The idea that intraindividual variability (IIV) is a meaningful construct with important clinical implications for the medical 1 and rehabilitation 2 sciences is a relatively old one. Research on the impact of IIV on measurement reliability, risk prediction, and clinical outcomes can be traced to the late 1980s and early 1990s (e.g., Slaughter, Goldberg, Choi, Adams, & Middleton, 1987). However, despite early demonstrations of its significance, broader acceptance has taken time to develop.

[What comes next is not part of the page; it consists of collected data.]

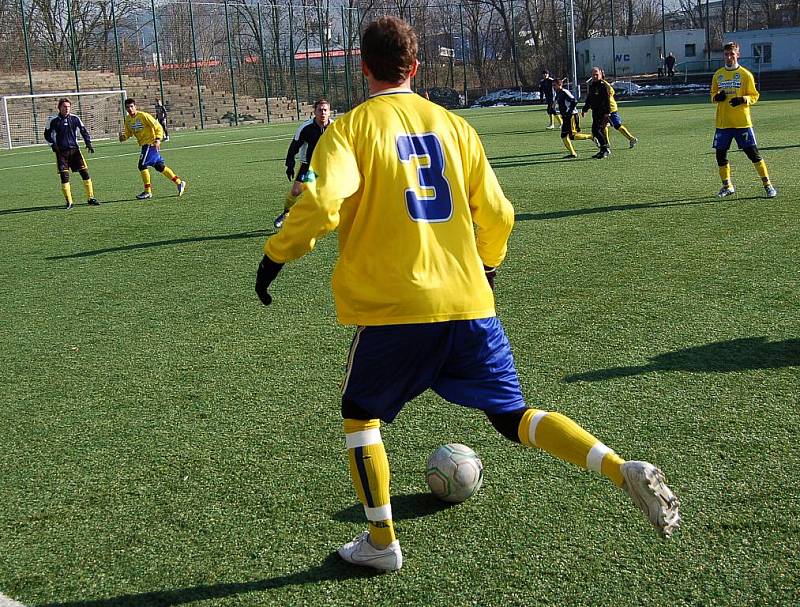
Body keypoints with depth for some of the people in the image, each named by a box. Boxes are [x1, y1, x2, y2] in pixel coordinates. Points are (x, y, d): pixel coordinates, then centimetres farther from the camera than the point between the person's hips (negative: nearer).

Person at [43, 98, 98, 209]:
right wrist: (53, 145, -5)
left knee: (85, 172, -4)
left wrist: (88, 142, 0)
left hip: (74, 150, 2)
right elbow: (47, 135, 9)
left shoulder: (75, 119, 4)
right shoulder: (53, 120, -1)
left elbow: (83, 130, 13)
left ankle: (90, 198, 5)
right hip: (61, 152, -2)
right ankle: (69, 202, 2)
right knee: (64, 175, -7)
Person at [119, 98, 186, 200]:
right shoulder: (128, 119, 6)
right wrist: (123, 137, -6)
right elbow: (128, 133, 16)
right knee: (160, 167, 11)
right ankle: (179, 182, 20)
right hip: (144, 145, 8)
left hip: (150, 144, -8)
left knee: (142, 165, -12)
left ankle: (147, 191, -2)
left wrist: (158, 140, -24)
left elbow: (158, 128, -13)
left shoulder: (143, 116, -16)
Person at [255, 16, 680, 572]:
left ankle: (382, 542, 23)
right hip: (469, 303, 4)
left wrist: (275, 256, -2)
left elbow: (323, 205, -17)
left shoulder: (351, 128, -2)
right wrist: (487, 267, 29)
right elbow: (497, 214, 11)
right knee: (513, 415, 12)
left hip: (392, 307, -3)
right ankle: (626, 471, -6)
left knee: (360, 415, 19)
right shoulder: (452, 124, 11)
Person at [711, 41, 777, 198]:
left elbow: (754, 96, 1)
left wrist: (742, 100, -19)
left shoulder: (745, 74, -1)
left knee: (753, 152, -6)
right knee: (720, 154, 5)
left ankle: (767, 185, 2)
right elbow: (713, 95, 17)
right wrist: (716, 97, -6)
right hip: (722, 122, 4)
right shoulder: (718, 75, 9)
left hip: (742, 122, -4)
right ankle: (727, 186, 22)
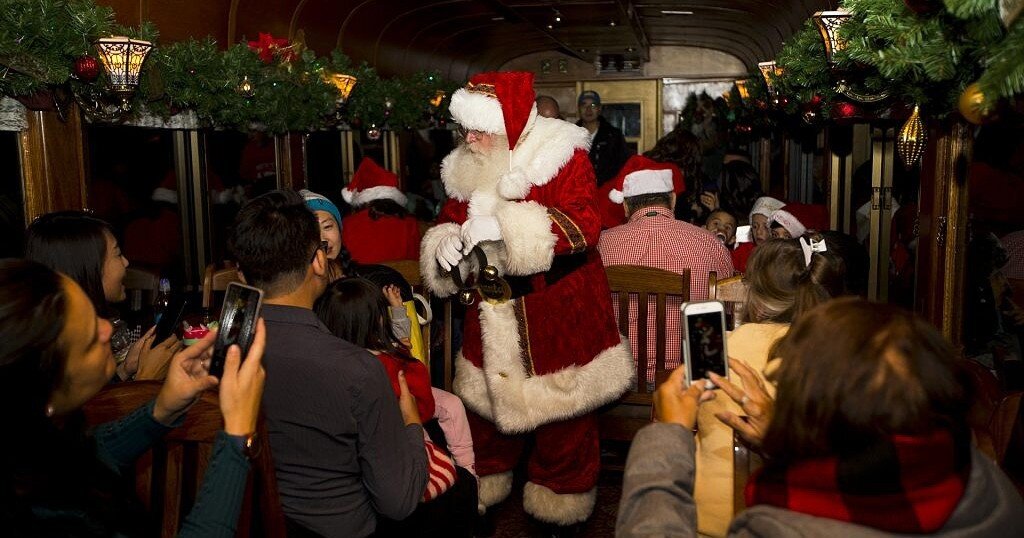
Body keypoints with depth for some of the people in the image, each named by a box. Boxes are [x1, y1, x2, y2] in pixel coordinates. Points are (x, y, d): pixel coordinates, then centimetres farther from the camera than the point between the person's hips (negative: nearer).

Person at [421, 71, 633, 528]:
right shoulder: (467, 168, 5)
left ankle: (561, 505, 31)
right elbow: (449, 219, 14)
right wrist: (444, 242, -11)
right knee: (486, 404, 14)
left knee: (563, 415, 8)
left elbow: (583, 225, -25)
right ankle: (481, 493, 38)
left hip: (559, 313, -4)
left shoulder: (561, 155, -13)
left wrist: (506, 224, -33)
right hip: (493, 315, 5)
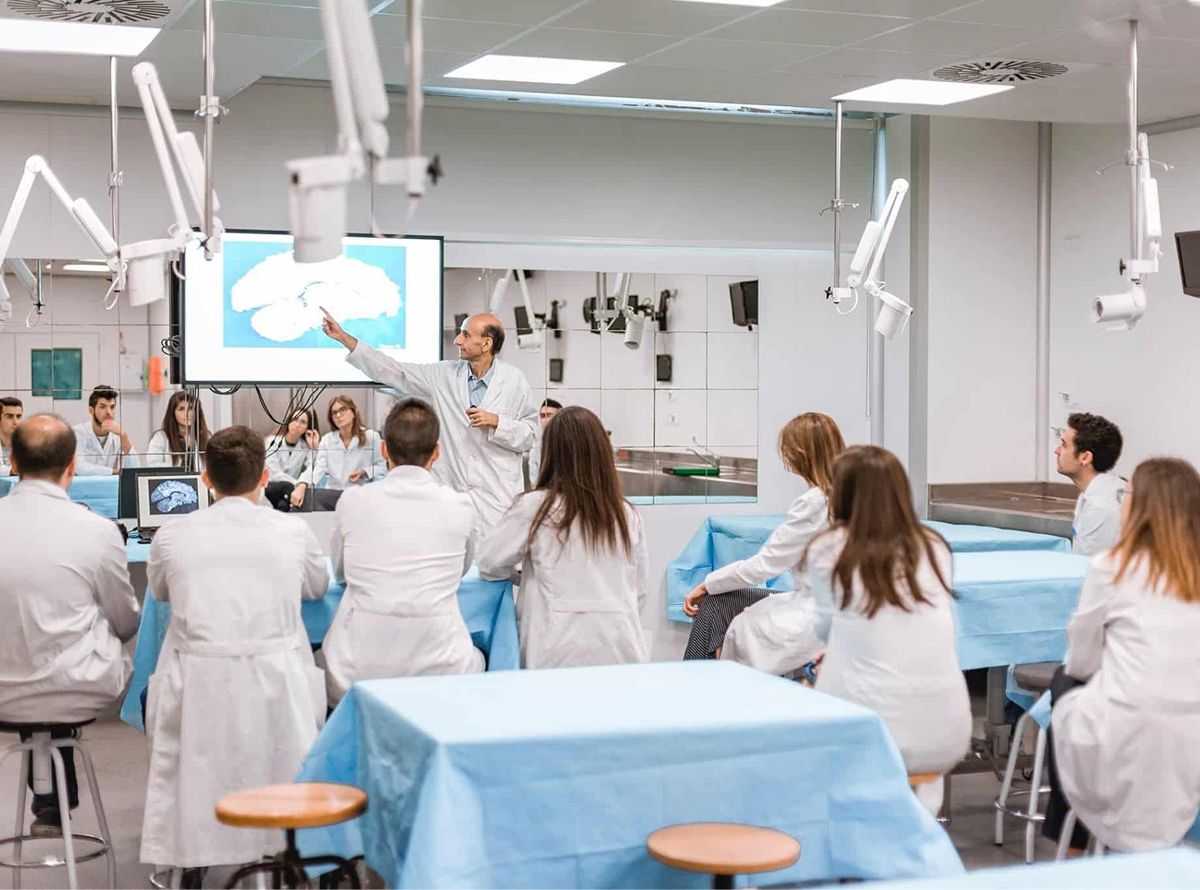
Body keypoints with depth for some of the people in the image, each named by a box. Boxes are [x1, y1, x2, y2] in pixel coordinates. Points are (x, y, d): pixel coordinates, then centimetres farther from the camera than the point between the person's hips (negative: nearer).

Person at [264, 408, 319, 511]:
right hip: (268, 489, -1)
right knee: (288, 486, -33)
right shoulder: (273, 441, -1)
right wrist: (299, 485, -25)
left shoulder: (306, 446, 6)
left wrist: (314, 449, -16)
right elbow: (275, 474, -15)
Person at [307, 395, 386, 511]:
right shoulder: (327, 439, 10)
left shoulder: (371, 437, 3)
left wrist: (364, 473, -14)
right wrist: (302, 486, -23)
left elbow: (383, 467, 6)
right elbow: (318, 468, -4)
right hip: (333, 492, 2)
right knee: (308, 496, -29)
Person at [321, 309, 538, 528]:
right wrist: (344, 337, 7)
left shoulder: (514, 380, 0)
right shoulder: (445, 375, 7)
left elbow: (530, 436, 4)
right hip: (451, 492, 3)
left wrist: (496, 421, -13)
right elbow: (393, 371, 9)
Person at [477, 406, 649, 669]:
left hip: (562, 654, -3)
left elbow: (489, 564, 8)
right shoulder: (628, 517, 8)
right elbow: (639, 594, 14)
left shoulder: (535, 508, -2)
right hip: (623, 653, 3)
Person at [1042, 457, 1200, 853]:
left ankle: (1068, 840, 37)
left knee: (1064, 681, 27)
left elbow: (1080, 663, 5)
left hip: (1125, 748, -4)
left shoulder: (1112, 567, -6)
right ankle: (1073, 833, 38)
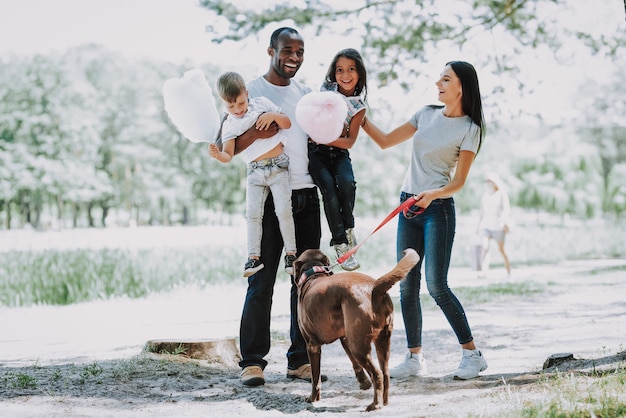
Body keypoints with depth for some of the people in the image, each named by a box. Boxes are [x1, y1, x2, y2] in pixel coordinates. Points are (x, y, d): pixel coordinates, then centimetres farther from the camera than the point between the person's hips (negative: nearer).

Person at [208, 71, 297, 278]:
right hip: (255, 171, 1)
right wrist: (218, 155, -32)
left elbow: (287, 123, 7)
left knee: (284, 210, -11)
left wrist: (273, 116, -12)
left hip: (278, 166, -1)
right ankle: (254, 256, -3)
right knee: (253, 213, -8)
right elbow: (228, 155, -9)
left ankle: (291, 253, 0)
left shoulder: (261, 104, 3)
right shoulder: (229, 125, 1)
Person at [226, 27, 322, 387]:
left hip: (306, 195, 6)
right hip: (269, 195, -5)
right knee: (262, 281, -7)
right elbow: (228, 147, -6)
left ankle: (300, 360, 10)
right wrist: (257, 132, -24)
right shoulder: (251, 91, 1)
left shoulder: (306, 94, 17)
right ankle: (253, 361, -2)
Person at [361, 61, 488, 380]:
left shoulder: (469, 129, -4)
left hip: (438, 209, -6)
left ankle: (472, 354, -1)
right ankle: (414, 358, 10)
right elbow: (385, 141, 16)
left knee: (436, 286, -12)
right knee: (407, 286, 3)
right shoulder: (427, 114, 12)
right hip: (408, 208, 6)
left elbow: (458, 182, -8)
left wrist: (432, 194, -25)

Early conceptualizations of many illnesses and rehabilitation issues as states rather than processes, and concerns about patient burden related to the use of intensive repeated-measures designs, slowed the adoption of IIV methodologies. Over time, however, more and more researchers began to pay attention to discrepancies in interindividual versus intraindividual results. They began to recognize the potential of intraindividual methodologies to provide unique understanding of illness and recovery as processes with trajectories that can vary by patient and that are influenced by time-varying associations with comorbid conditions and symptoms. With the development of newer technologies that reduced patient burden (e.g., ambulatory monitoring, smartphones) and the introduction of statistical techniques (e.g., multilevel modeling [MLM]) to these fields, the questions being addressed have become increasingly sophisticated, going beyond the quantification of fluctuation within individual patients to the investigation of patterns of symptom covariation in comorbid conditions (e.g., sleep and pain) and the examination of variability as a treatment target in its own right. This chapter is not intended as an exhaustive review; instead, its goal is to provide prototypical examples of key developments in the use of IIV methodologies in the medical and rehabilitation sciences. Although some attention is given to life-span issues, more research in these areas has focused on adulthood (across all developmental stages) with relatively less attention given to earlier periods of the life span.